Актеры, исполняющие роли в этом контексте, не мытари и фарисеи, не иудеи и язычники, а взрослые и дети. "Если не обратитесь и не будете как дети, не войдете в Царство Небесное; итак, кто умалится, как это дитя, тот и больше в Царстве Небесном; и кто примет одно такое дитя во имя Мое, тот Меня принимает (Матф. 18, 3-5; Марк 9, 36-37; Лука 18, 16-17).
Эта парадоксальная смена утонченности на простоту переносилась Иисусом из еврейского писания: "Из уст младенцев и грудных детей Ты устроил хвалу" (Матф. 21, 16, цит. Нс. 8. 3). Таинство, символизируемое здесь сменой ролей между детьми и взрослыми, высвечивается из-под аллегорической оболочки возвышенных речений св.
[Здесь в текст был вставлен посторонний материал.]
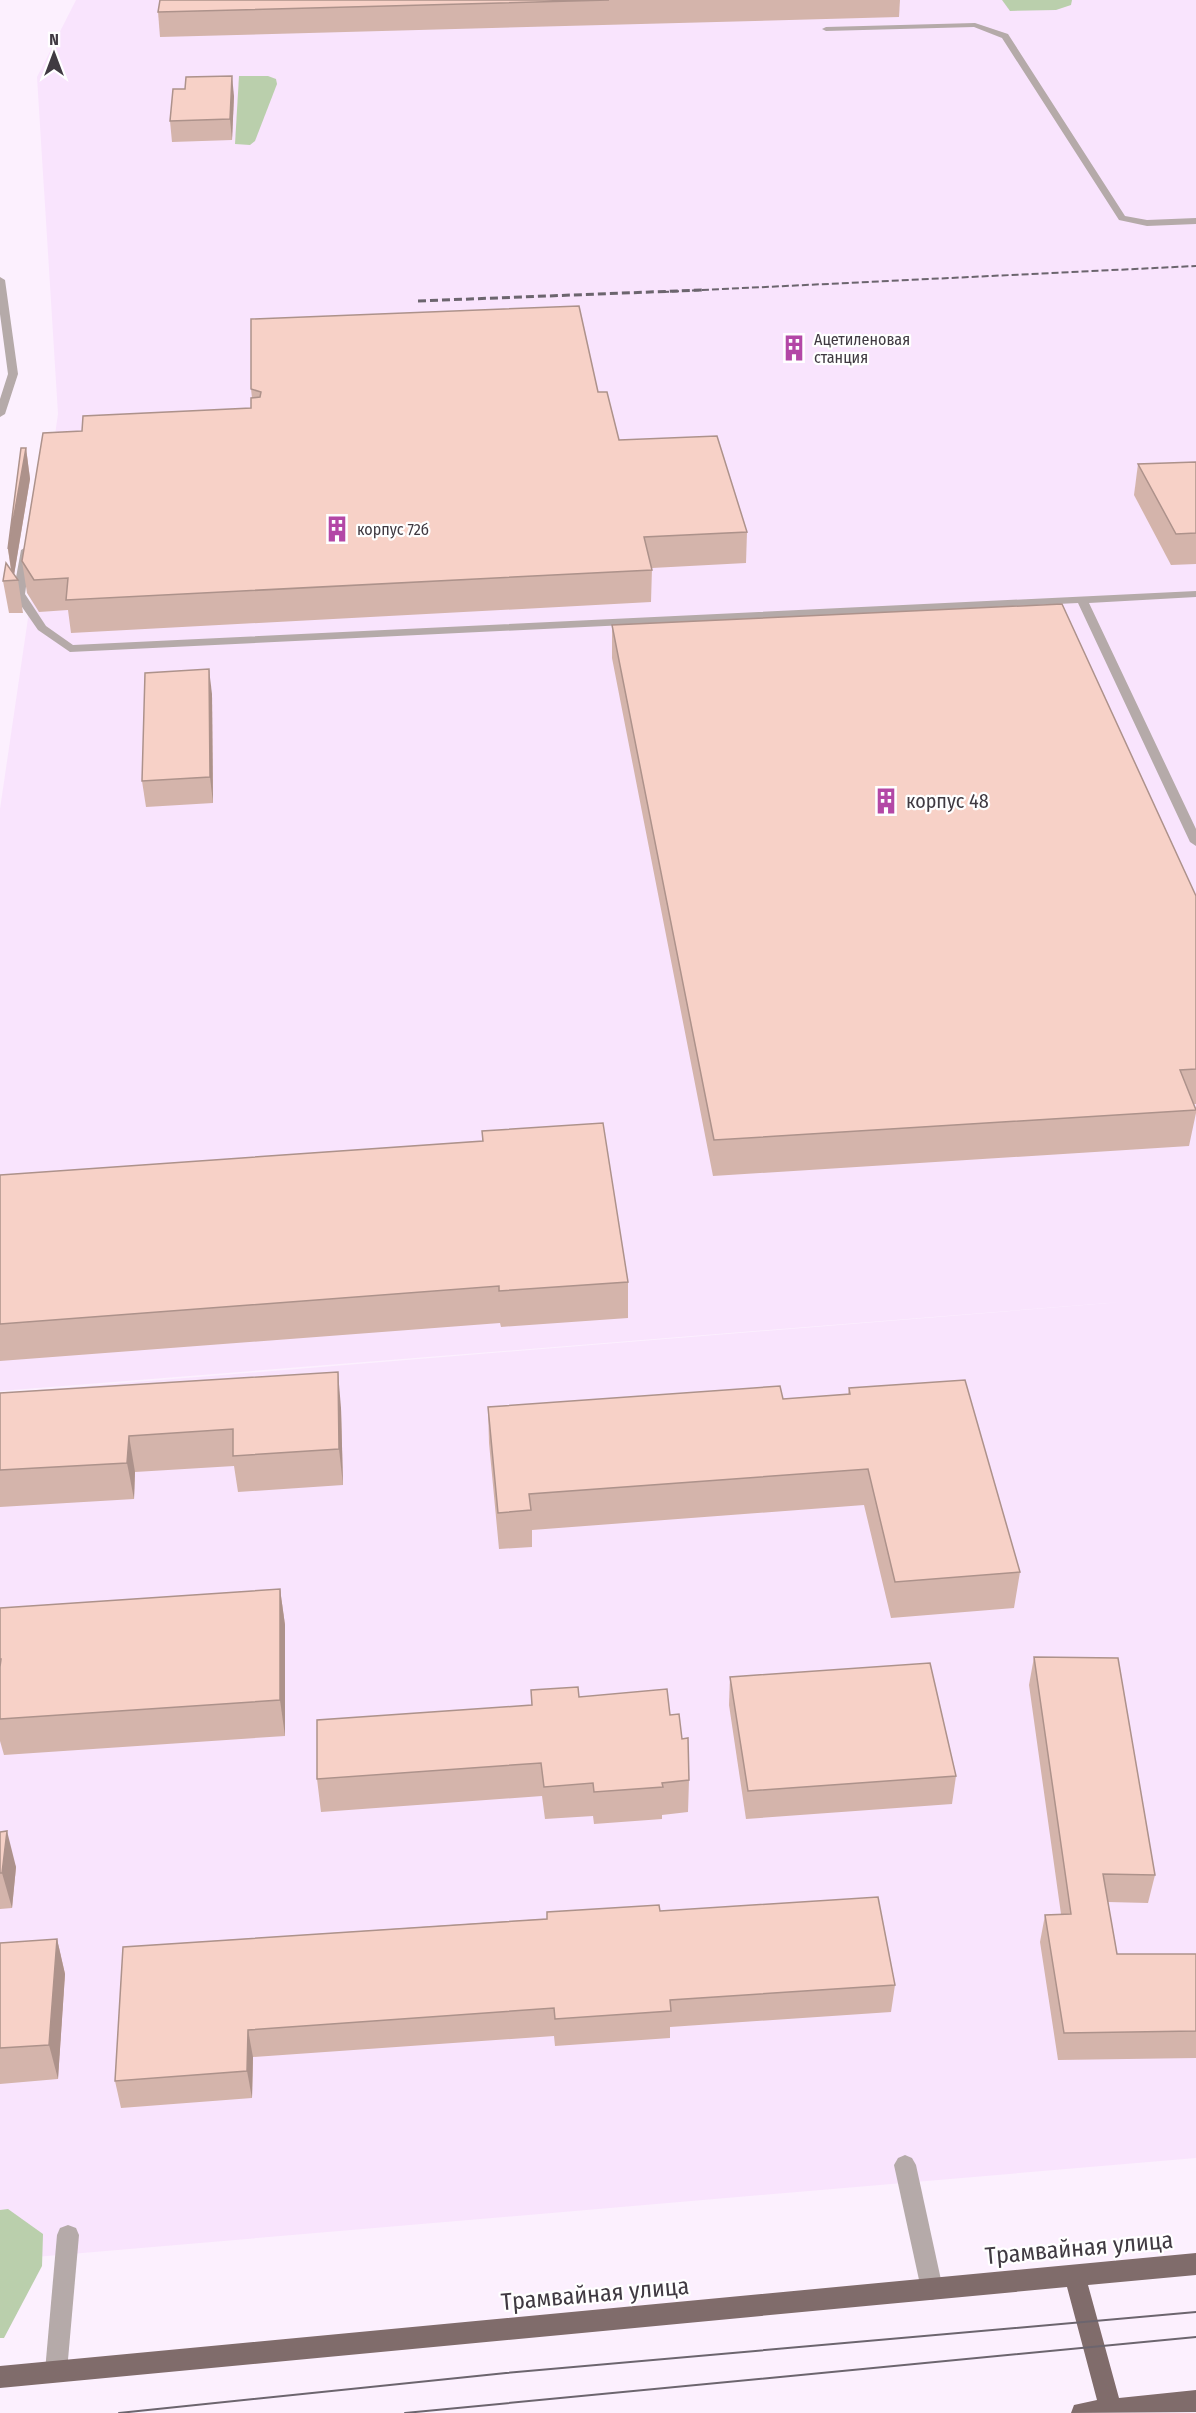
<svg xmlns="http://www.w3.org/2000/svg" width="1196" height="2413" font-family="'Fira Sans Condensed',sans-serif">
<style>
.built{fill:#f9e4fd}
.green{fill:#bacfac}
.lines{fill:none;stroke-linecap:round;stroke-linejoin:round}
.service{fill:#b5aaa9;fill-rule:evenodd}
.primary{fill:#806c6b;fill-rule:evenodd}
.tram{stroke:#6c656e;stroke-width:2}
.rail-far1{stroke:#6c656e;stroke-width:2;stroke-dasharray:7 3;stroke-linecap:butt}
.rail{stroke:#6c656e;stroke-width:3;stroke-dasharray:8 4;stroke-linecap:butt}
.wall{fill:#d4b4ab}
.shaded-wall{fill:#ad928b}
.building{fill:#f7d1c7;stroke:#ad928b;stroke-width:1.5}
.labels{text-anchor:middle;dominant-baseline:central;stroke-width:4.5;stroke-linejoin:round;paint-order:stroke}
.far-poi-label{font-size:16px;fill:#403a42;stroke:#fff;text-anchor:start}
.poi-label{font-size:20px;fill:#403a42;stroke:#fff;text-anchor:start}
.near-street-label{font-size:24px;fill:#403a42;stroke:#fff}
</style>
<rect width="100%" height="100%" fill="#fcf0fe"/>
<polygon class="built" points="76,0 1196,0 1196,2158 0,2260 0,1393 1134,1301 0,1391 0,809 58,414 37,77"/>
<g class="green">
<polygon points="1002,0 1072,0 1071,5 1056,10 1010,11"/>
<polygon points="239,76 268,76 276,79 277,84 255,141 250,145 235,144"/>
<polygon points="8,2209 43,2234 42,2266 4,2338 0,2338 0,2210"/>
</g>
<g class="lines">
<g class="service">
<polygon points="975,23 1008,34 1125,216 1147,220 1196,218 1196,224 1147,226 1119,220 1002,38 974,27 826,31 822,29 826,27"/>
<polygon points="0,277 5,280 18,374 5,414 0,417 0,399 8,374 0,314"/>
<polygon points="26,547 31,550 25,594 46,626 73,645 1196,591 1196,597 1089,603 1196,829 1196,846 1190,842 1078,603 70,652 38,630 13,594 21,550"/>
<polygon points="905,2155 912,2158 916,2165 943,2289 940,2297 932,2300 924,2297 921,2289 894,2165 898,2158"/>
<polygon points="68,2225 76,2228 79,2235 67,2371 64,2379 56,2382 48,2379 45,2371 57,2235 60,2228"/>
</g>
<polygon class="primary" points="1196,2253 1196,2275 1088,2285 1119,2398 1196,2390 1196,2412 1071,2413 1074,2405 1097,2400 1067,2287 0,2388 0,2366"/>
<g class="tram">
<polyline points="119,2413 506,2373 1196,2312"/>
<polyline points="405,2413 1196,2337"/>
</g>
<polyline class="rail-far1" points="662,292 1196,266"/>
<polyline class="rail" points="418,301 702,290"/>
</g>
<g class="wall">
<polygon points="160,0 900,0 899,17 160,37 158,12"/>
<polygon points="185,89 234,96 232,140 172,142 170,121"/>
<polygon points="251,389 598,392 619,440 747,532 746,563 652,568 651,602 71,633 68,610 39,612 27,593 22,561 82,431 251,408 252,398"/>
<polygon points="26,448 30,479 14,575 18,580 23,613 9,613 3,581 11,571 8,549"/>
<polygon points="1196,462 1196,564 1171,565 1134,495 1138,464"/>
<polygon points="612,625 1196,896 1196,1104 1194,1104 1196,1109 1196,1113 1189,1146 713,1176 612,658"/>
<polygon points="212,694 213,803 146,807 142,781"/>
<polygon points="482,1131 628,1282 628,1318 501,1327 500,1323 0,1361 0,1175 482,1141"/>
<polygon points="849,1388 1020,1572 1014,1608 891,1618 864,1505 532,1530 532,1547 499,1549 489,1443 488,1407 783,1399 848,1394"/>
<polygon points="0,1393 341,1408 343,1485 238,1492 234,1466 135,1472 134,1499 0,1507"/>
<polygon points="280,1589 285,1625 285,1736 4,1755 0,1741 0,1608"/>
<polygon points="1034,1657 1155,1875 1148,1903 1108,1902 1117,1954 1196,1954 1196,2058 1058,2060 1040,1942 1045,1915 1061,1914 1029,1685"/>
<polygon points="730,1677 956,1776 952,1804 746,1819 729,1705"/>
<polygon points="531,1690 579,1697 682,1739 689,1780 688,1812 662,1815 662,1819 594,1824 593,1816 545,1819 542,1796 321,1812 317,1779 532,1705"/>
<polygon points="0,1832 16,1867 12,1908 0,1909"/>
<polygon points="660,1911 895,1985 891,2012 670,2027 670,2038 555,2046 554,2036 253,2057 252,2098 121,2108 115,2081 123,1947"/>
<polygon points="57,1939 65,1974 58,2079 0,2084 0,1943"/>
</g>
<g class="shaded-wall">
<polygon points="232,76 234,96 232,140 230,119"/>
<polygon points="26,448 30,479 13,581 8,549"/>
<polygon points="209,669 212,694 213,803 210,777"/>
<polygon points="338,1372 341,1408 343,1485 339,1449"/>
<polygon points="129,1436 135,1472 134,1499 127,1463"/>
<polygon points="280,1589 285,1625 285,1736 280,1700"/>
<polygon points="7,1831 16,1867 12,1908 2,1873"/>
<polygon points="57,1939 65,1974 58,2079 49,2045"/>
<polygon points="248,2030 253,2057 252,2098 247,2071"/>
</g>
<g class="building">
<polygon points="160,0 609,0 158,12"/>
<polygon points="232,76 230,119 170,121 173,89 185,89 186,77"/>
<polygon points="579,306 598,392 607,392 619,440 717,436 747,532 644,537 652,570 66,600 68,578 34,580 22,561 43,433 82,431 83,416 251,408 251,398 260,397 261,392 251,389 251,319"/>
<polygon points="21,448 26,448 8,549"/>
<polygon points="1196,462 1196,533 1176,534 1138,464"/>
<polygon points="6,563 18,580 3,581"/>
<polygon points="1062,604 1196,896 1196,1069 1180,1070 1196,1110 714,1140 612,625"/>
<polygon points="209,669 210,777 142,781 145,673"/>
<polygon points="603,1123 628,1282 499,1291 499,1286 0,1324 0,1175 483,1141 482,1131"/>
<polygon points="338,1372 339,1449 233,1456 233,1429 129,1436 127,1463 0,1470 0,1393"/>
<polygon points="965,1380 1020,1572 895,1582 868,1469 529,1494 531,1510 498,1513 488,1407 780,1386 783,1399 850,1394 849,1388"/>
<polygon points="280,1589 280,1700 0,1719 0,1667 1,1659 0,1659 0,1608"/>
<polygon points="1034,1657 1118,1658 1155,1875 1103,1874 1117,1954 1196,1954 1196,2031 1064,2033 1045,1915 1071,1914"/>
<polygon points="930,1663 956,1776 748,1791 730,1677"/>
<polygon points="578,1687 579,1697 667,1689 670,1715 679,1714 682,1739 688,1738 689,1780 662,1783 663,1787 594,1792 593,1783 544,1787 541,1763 317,1779 317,1720 532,1705 531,1690"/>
<polygon points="7,1831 2,1873 0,1873 0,1832"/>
<polygon points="878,1897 895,1985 670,2000 671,2011 555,2019 554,2008 248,2030 247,2071 115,2081 123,1947 547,1919 547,1912 659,1905 660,1911"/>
<polygon points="57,1939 49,2045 0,2048 0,1943"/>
</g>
<defs>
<g id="building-bare" transform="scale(2.07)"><path d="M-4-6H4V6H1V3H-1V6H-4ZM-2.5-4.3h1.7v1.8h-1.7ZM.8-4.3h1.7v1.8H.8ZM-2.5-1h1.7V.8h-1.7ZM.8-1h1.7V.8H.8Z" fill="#b347a6" stroke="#fff" stroke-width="2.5" paint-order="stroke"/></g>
</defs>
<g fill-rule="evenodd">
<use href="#building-bare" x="794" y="348"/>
<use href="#building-bare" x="337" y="529"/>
<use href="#building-bare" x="886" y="801"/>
</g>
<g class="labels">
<g class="far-poi-label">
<text x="814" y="339">Ацетиленовая<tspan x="814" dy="18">станция</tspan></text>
<text x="357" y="529">корпус 72б</text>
</g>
<g class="poi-label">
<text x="906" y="801">корпус 48</text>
</g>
<g class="near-street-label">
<text transform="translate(1079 2248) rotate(-5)">Трамвайная улица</text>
<text transform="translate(595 2294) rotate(-5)">Трамвайная улица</text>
</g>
</g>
<g transform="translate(54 54)" stroke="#ffffff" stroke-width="4.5" paint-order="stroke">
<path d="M0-4.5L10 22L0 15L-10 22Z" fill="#403a42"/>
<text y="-9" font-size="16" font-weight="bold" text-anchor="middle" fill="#403a42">N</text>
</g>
</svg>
Павла: "Но Бог избрал немудрое мира, чтобы посрамить мудрых; и немощное мира избрал Бог, чтобы посрамить сильное: и незнатное мира и уничиженное и Ничего не значащее избрал Бог, чтобы упразднить значащее, для того, чтобы никакая плоть не хвалилась перед Богом" (Кор. 1, 27-29).
Но в чем же смысл принципа, играющего столь заметную роль и в Новом завете, и в аттической драме? Не умея предвидеть страдания грядущих поколений, недалекие умы склонялись к ответу весьма банальному. Они искали объяснения падений выдающихся людей в злокозненности внешних сил, человеческих по этосу, но сверхъестественных по силе своей. Они полагали, что ниспровергателями великих являются боги, а мотив деяний их - зависть. "Зависть богов" лейтмотив примитивной мифологии, предмет особого восхищения эллинской мысли [+11].
Эти же мотивы можно найти и у Лукреция, что может показаться попросту странным, так как все его творчество проникнуто идеей иллюзорности веры во вмешательство сверхъестественных сил в дела Человека.
И не трепещут ли все племена и народы, и разве
Гордые с ними цари пред богами не корчатся в страхе,
Как бы за гнусности все, и проступки, и наглые речи ...
Не подошло наконец и тяжелое время расплаты?
(Лукреций. О природе вещей)
Схожее видение мира и причин происходящих в нем катастроф находим и в Даодэцзине; текст которого сложился в эпоху смутного времени.
Натяни тетиву сполна,
И мгновенье ты захочешь подождать,
Наточи свой меч до отказа,
И вскоре ты увидишь, что он притупился.
Если мы посмотрим на мир, весьма далекий от эллинского по этосу, несмотря на географическую близость, мы обнаружим и там нечто сходное, скажем, в словах израильского пророка VIII в., до н.э.: "Грядет день. Господа Саваофа на все гордое и высокомерное и на все превознесенное, оно будет унижено... И падет величие человеческое, и высокое людское унизится, и один Господь будет высок в тот день" (Ис. 2, 12-17).
Отголоски этой философии можно встретить в Екклесиасте, написанном во II в. до н.э. под влиянием не только еврейской традиции, но, возможно, и эллинской мысли (Еккл. 9, 11-12) [+12]. А двумя столетиями позже эта же мысль повторяется в Евангелии от Луки, когда божественное вмешательство в человеческие дела объясняется, во-первых, стремлением проявить власть и, во-вторых, заботой о справедливости и милосердии. "Явил силу мышцы Своей; рассеял надменных помышлениями сердца их; низложил сильных с престолов и вознес смиренных" (Лука 1, 51-52).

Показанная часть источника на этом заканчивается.